─── EXTRACTED MATERIAL ───

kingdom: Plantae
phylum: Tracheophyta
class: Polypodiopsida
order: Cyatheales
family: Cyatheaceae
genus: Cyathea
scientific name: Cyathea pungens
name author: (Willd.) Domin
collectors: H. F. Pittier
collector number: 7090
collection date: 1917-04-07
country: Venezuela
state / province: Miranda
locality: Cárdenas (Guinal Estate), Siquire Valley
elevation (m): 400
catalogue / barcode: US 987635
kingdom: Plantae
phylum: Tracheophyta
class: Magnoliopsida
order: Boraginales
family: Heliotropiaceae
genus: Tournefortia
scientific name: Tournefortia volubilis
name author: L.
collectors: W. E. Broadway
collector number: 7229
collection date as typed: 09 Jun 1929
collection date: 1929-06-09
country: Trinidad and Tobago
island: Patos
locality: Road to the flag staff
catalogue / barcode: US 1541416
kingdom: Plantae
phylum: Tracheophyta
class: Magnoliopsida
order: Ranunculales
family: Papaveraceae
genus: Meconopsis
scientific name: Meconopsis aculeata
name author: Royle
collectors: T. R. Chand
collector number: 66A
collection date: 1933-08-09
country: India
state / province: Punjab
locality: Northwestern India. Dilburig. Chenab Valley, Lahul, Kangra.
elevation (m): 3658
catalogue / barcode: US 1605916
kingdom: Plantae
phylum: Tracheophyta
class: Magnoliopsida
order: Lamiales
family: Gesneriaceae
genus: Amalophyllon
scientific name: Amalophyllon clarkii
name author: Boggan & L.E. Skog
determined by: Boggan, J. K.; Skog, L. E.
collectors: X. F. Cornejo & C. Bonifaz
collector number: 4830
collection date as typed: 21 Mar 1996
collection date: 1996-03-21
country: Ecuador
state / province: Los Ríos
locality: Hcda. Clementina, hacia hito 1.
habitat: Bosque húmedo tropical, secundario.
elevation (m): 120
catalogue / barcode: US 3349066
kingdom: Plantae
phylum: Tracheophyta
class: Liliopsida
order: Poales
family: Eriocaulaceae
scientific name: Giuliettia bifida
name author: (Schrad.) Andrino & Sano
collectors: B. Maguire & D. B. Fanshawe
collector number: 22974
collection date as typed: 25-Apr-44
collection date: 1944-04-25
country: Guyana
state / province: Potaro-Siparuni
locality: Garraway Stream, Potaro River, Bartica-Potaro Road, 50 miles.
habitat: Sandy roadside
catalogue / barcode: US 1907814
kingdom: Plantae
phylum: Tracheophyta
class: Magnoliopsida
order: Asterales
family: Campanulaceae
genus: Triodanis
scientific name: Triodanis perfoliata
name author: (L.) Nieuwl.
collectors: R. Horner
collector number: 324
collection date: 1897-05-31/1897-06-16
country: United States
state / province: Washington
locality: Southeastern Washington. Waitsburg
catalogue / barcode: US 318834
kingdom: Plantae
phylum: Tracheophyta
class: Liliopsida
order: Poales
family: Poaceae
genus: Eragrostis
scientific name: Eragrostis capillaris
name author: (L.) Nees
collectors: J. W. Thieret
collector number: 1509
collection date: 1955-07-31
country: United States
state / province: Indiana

───

Can you render every line of the items above as a single numbered list, skipping any blank lines?

== ANSWER BELOW ==
1. kingdom: Plantae
2. phylum: Tracheophyta
3. class: Polypodiopsida
4. order: Cyatheales
5. family: Cyatheaceae
6. genus: Cyathea
7. scientific name: Cyathea pungens
8. name author: (Willd.) Domin
9. collectors: H. F. Pittier
10. collector number: 7090
11. collection date: 1917-04-07
12. country: Venezuela
13. state / province: Miranda
14. locality: Cárdenas (Guinal Estate), Siquire Valley
15. elevation (m): 400
16. catalogue / barcode: US 987635
17. kingdom: Plantae
18. phylum: Tracheophyta
19. class: Magnoliopsida
20. order: Boraginales
21. family: Heliotropiaceae
22. genus: Tournefortia
23. scientific name: Tournefortia volubilis
24. name author: L.
25. collectors: W. E. Broadway
26. collector number: 7229
27. collection date as typed: 09 Jun 1929
28. collection date: 1929-06-09
29. country: Trinidad and Tobago
30. island: Patos
31. locality: Road to the flag staff
32. catalogue / barcode: US 1541416
33. kingdom: Plantae
34. phylum: Tracheophyta
35. class: Magnoliopsida
36. order: Ranunculales
37. family: Papaveraceae
38. genus: Meconopsis
39. scientific name: Meconopsis aculeata
40. name author: Royle
41. collectors: T. R. Chand
42. collector number: 66A
43. collection date: 1933-08-09
44. country: India
45. state / province: Punjab
46. locality: Northwestern India. Dilburig. Chenab Valley, Lahul, Kangra.
47. elevation (m): 3658
48. catalogue / barcode: US 1605916
49. kingdom: Plantae
50. phylum: Tracheophyta
51. class: Magnoliopsida
52. order: Lamiales
53. family: Gesneriaceae
54. genus: Amalophyllon
55. scientific name: Amalophyllon clarkii
56. name author: Boggan & L.E. Skog
57. determined by: Boggan, J. K.; Skog, L. E.
58. collectors: X. F. Cornejo & C. Bonifaz
59. collector number: 4830
60. collection date as typed: 21 Mar 1996
61. collection date: 1996-03-21
62. country: Ecuador
63. state / province: Los Ríos
64. locality: Hcda. Clementina, hacia hito 1.
65. habitat: Bosque húmedo tropical, secundario.
66. elevation (m): 120
67. catalogue / barcode: US 3349066
68. kingdom: Plantae
69. phylum: Tracheophyta
70. class: Liliopsida
71. order: Poales
72. family: Eriocaulaceae
73. scientific name: Giuliettia bifida
74. name author: (Schrad.) Andrino & Sano
75. collectors: B. Maguire & D. B. Fanshawe
76. collector number: 22974
77. collection date as typed: 25-Apr-44
78. collection date: 1944-04-25
79. country: Guyana
80. state / province: Potaro-Siparuni
81. locality: Garraway Stream, Potaro River, Bartica-Potaro Road, 50 miles.
82. habitat: Sandy roadside
83. catalogue / barcode: US 1907814
84. kingdom: Plantae
85. phylum: Tracheophyta
86. class: Magnoliopsida
87. order: Asterales
88. family: Campanulaceae
89. genus: Triodanis
90. scientific name: Triodanis perfoliata
91. name author: (L.) Nieuwl.
92. collectors: R. Horner
93. collector number: 324
94. collection date: 1897-05-31/1897-06-16
95. country: United States
96. state / province: Washington
97. locality: Southeastern Washington. Waitsburg
98. catalogue / barcode: US 318834
99. kingdom: Plantae
100. phylum: Tracheophyta
101. class: Liliopsida
102. order: Poales
103. family: Poaceae
104. genus: Eragrostis
105. scientific name: Eragrostis capillaris
106. name author: (L.) Nees
107. collectors: J. W. Thieret
108. collector number: 1509
109. collection date: 1955-07-31
110. country: United States
111. state / province: Indiana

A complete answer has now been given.